> _Task to carry out_:
Return the research design passage from "- Compare the" to "scores by segment.", copied word for word.
-- BEGIN Source extract --
Now think about the market share estimate. If the new product is a ‘dog’, it will get 0% market share. If it is wonderful, perhaps it can get 20% of the market. So, if we multiply the lower bound estimates of market size and market share we compute a lower bound estimate sales of 0% of $13 billion = $0 and an upper bound of 20% of $14 billion = $2.8 billion. Our range of estimates for market size make comparatively little difference to our forecast. If we assume that the market size is $13 billion, this drops the upper bound from $2.8 billion to $2.6 billion. By contrast, changing the estimated market share from 20% to 0% drops the upper bound all the way down to $0. Thus, the estimate of sales is most sensitive to the estimated market share analysis. This process, of working out which bit of the research design will most impact upon the precision of an estimate, is known as sensitivity analysis. It follows, from this sensitivity analysis, that if we are decomposing sales into market share and market size, our focus in producing an estimate of sales should be on estimating the market share.
If you have ever watched House or used alternative media, you will be familiar with the idea that people do not always tell us the truth. Expressed in a slightly more academic way: what people say is a mixture of the truth and error:
Observed = Truth + Error
This model is known as a measurement model. And depending on context, it is often described with slightly different terms (e.g., using the terms ‘Measured’, ‘Claimed’, ‘Manifest’ or ‘Estimate’ in place of ‘Observed’). Measurement models are most commonly used in more academic studies. More detail on measurements models is in Measuring Abstract Concepts.
Data Collection Plan
A data collection plan is a document that illustrates the who, what, when, where, why, and how of data collection. This is covered in more detail in the data collection section of this guide.
An analysis plan is a list of all the intended analyses that the study will need to address. For example, if the purpose of the study is to work out whether a new product will be successful, then the analysis plan will indicate which analyses will be conducted to answer this question.
Common things that are usually listed in an analysis plan
- Any particular steps required for data preparation, such as new variables to create, NETs, and weighting.
- The key sub-groups that should be used when exploring the answers to all the questions (e.g., age, gender, heavy vs light buyers).
- Specific analyses that are required (e.g., specific hypotheses to be tested).
The following analysis plan is for a simple Concept Test:
- Create a top two box NET on the purchase intent question.
- Compare the top two box score with top two box scores from similar studies.
- Conduct a Segmentation using the attitude questions.
- Compare top two box scores by segment.
- Code the score’s reasons for liking and disliking the product using the same code frame.
- Crosstab all the questions by:
- Age: Under 30; 30 to 49; 50+
- Gender: Male, Female
- Income: Under $100,000; $100,000 and above
-- END Source extract --
-- BEGIN Extracted entries --
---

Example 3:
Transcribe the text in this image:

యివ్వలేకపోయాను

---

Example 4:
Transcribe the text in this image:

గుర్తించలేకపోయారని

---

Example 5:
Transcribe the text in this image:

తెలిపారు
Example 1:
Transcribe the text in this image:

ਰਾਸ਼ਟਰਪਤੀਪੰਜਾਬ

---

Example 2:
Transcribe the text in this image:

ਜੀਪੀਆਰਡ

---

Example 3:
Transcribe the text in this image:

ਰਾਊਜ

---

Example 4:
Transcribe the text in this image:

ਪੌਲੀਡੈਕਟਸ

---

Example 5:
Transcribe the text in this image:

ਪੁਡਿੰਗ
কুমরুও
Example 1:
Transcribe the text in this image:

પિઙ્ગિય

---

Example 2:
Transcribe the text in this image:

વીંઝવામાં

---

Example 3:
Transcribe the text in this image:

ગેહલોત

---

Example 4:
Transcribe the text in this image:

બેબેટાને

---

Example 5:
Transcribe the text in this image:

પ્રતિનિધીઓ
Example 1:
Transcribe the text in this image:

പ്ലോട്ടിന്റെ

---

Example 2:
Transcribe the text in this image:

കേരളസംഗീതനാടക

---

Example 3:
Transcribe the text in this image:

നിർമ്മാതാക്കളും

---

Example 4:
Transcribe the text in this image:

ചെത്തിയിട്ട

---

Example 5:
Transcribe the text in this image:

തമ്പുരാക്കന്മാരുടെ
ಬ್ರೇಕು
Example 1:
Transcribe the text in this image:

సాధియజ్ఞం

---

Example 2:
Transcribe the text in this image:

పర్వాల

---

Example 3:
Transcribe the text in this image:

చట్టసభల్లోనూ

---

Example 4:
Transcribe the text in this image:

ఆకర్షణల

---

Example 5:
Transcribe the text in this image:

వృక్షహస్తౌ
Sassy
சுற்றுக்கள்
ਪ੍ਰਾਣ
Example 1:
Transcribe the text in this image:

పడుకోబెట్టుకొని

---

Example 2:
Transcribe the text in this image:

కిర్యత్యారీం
-- END Extracted entries --
-- BEGIN Extracted entries --
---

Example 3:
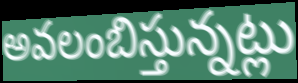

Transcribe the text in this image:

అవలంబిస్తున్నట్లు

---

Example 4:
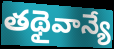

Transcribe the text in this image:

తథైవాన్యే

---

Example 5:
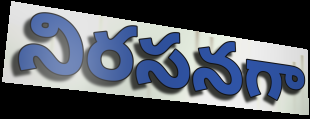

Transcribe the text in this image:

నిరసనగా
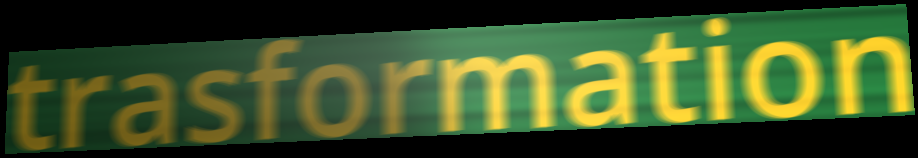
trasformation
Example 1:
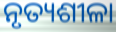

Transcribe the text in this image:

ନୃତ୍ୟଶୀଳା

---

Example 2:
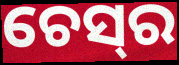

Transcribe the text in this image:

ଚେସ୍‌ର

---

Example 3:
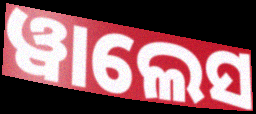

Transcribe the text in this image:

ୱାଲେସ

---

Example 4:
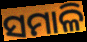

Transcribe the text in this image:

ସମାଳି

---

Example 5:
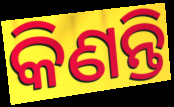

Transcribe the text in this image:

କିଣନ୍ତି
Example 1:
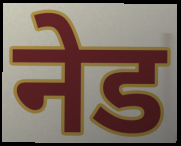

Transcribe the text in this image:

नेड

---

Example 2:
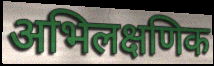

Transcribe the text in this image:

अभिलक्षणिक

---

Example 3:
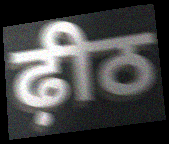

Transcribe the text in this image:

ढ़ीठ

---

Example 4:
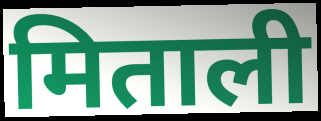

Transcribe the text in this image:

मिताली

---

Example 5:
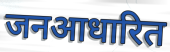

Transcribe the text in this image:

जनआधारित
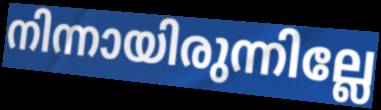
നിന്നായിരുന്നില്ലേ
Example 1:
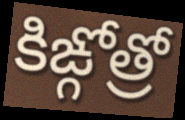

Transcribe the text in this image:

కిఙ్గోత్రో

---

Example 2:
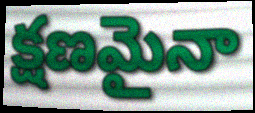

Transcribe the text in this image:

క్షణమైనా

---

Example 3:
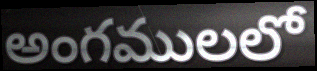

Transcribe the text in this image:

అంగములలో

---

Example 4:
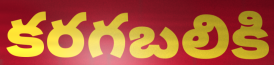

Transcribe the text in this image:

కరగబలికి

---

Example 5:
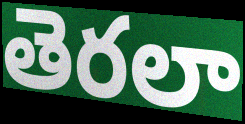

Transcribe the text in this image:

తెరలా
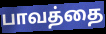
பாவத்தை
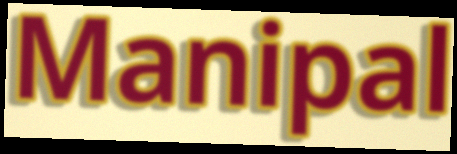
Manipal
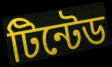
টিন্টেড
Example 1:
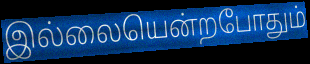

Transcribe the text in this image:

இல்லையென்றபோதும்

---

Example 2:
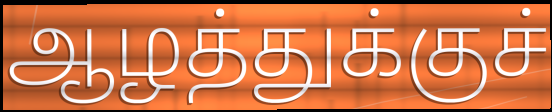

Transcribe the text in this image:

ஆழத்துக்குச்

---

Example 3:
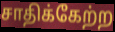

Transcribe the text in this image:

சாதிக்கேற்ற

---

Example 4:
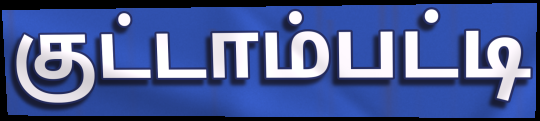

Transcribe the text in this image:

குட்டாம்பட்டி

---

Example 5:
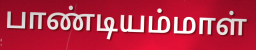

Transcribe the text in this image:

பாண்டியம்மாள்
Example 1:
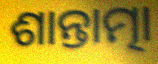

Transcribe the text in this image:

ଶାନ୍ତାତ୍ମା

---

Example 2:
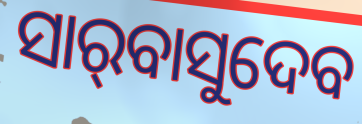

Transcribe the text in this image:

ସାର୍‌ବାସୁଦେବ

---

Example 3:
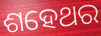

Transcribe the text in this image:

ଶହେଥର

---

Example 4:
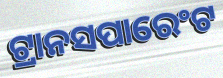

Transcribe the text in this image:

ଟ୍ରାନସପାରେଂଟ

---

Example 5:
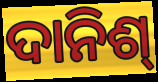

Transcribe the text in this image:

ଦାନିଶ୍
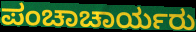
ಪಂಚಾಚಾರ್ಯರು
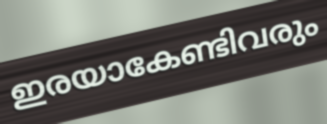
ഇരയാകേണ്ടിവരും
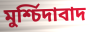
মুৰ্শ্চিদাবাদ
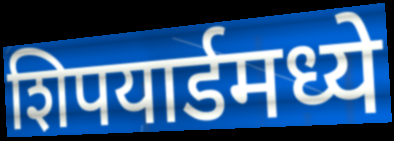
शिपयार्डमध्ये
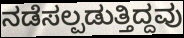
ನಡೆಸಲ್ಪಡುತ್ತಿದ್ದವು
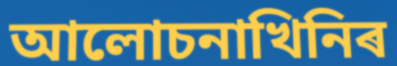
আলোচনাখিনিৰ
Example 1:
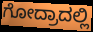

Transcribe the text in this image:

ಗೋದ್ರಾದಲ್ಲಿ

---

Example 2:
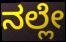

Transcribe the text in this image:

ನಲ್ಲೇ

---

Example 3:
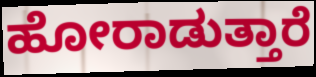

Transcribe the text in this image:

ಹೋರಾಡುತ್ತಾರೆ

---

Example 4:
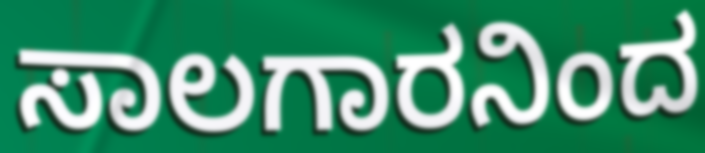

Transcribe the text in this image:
-- END Extracted entries --
> _The solution_:
- Compare the top two box score with top two box scores from similar studies.
- Conduct a Segmentation using the attitude questions.
- Compare top two box scores by segment.